ASTRA-sim: Enabling SW/HW Co-Design Exploration for Distributed Deep Learning Training Platforms

Sunday, March 26th – Afternoon
https://astra-sim.github.io/tutorials/asplos-2023

Modern deep learning systems heavily rely on distributed training over customized high-performance accelerator (e.g., TPU, GPU)-based hardware platforms connected via high-performance interconnects (e.g., NVLink, XeLink). Examples today include NVIDIA’s HGX H100, Google’s Cloud TPU, Facebook’s Zion, and Intel’s Gaudi HLS-1. Deep Neural Network (DNN) training involves a complex interplay between the DNN model architecture, parallelization strategy, scheduling strategy, collective communication algorithm, network topology, and the accelerator endpoint. Collective communications (e.g., All-Reduce, All-to-All, Reduce-Scatter, All-Gather) are initiated at different phases for different parallelism approaches and play a crucial role in overall runtime, if not hidden efficiently behind compute. This problem becomes paramount as recent models for NLP such as GPT-3 or MSFT-1T and Recommendations such as DLRM have billions to trillions of model parameters and need to be scaled across tens to hundreds to thousands of accelerator nodes. As innovation in AI/ML models continues to grow at an accelerated rate, there is a need for a comprehensive methodology to understand and navigate this complex design space to (i) architect future platforms and (ii) develop novel parallelism schemes to support efficient training of future DNN models.

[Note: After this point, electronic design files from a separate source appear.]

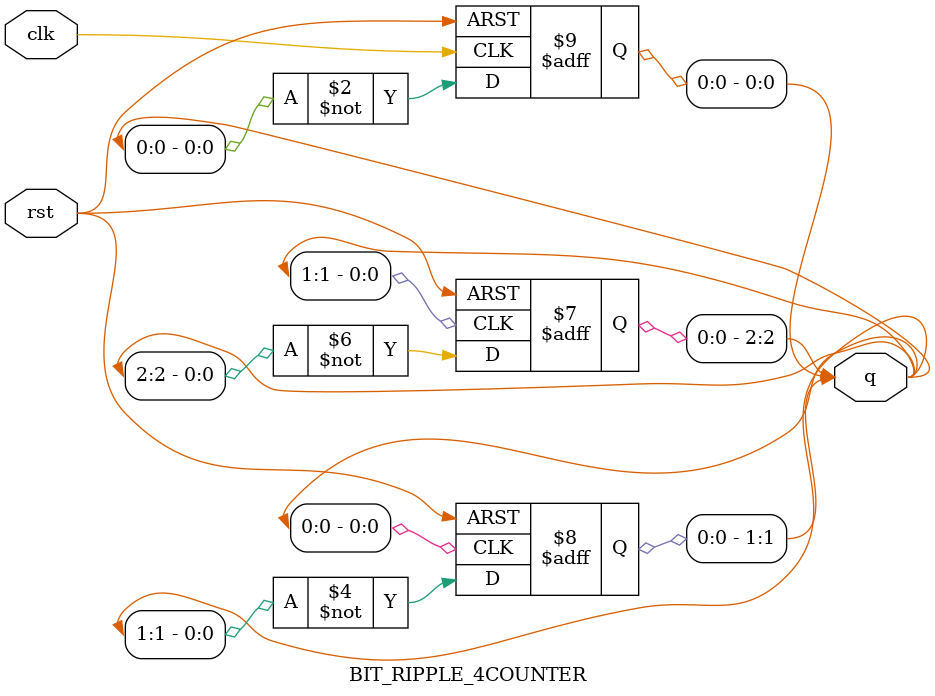
<source format=v>
module BIT_RIPPLE_4COUNTER(
    input  wire clk,      // external clock
    input  wire rst,      // asynchronous reset
    output reg  [2:0] q   // counter output
);

always @(posedge clk or posedge rst)
begin
    if (rst)
        q[0] <= 1'b0;
    else
        q[0] <= ~q[0];     // LSB toggles on every clock
end

always @(posedge q[0] or posedge rst)
begin
    if (rst)
        q[1] <= 1'b0;
    else
        q[1] <= ~q[1];     // toggles on q[0]
end

always @(posedge q[1] or posedge rst)
begin
    if (rst)
        q[2] <= 1'b0;
    else
        q[2] <= ~q[2];     // toggles on q[1]
end

endmodule
</source>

As an ongoing collaboration between Intel, Meta, and Georgia Tech, we have been jointly developing a detailed cycle-accurate distributed training simulator called ASTRA-sim. ASTRA-sim models the co-design space described above and schedules the compute-communication interactions from distributed training over plug-and-play compute and network simulators. It enables a systematic study of bottlenecks at the software and hardware level for scaling training. It also enables end-to-end design-space exploration for running large DNN models over future training platforms. Currently, ASTRA-sim supports two compute models (roofline and SCALE-sim, a Google TPU-like simulator) and several network models (analytical network, Garnet from gem5, and NS3) to go from a simple analytical to the detailed cycle-accurate simulation of large-scale training platforms. In this tutorial, we will educate the research community about the challenges in the emerging domain of distributed training, demonstrate the capabilities of ASTRA-sim with hands-on examples and discuss ongoing development efforts.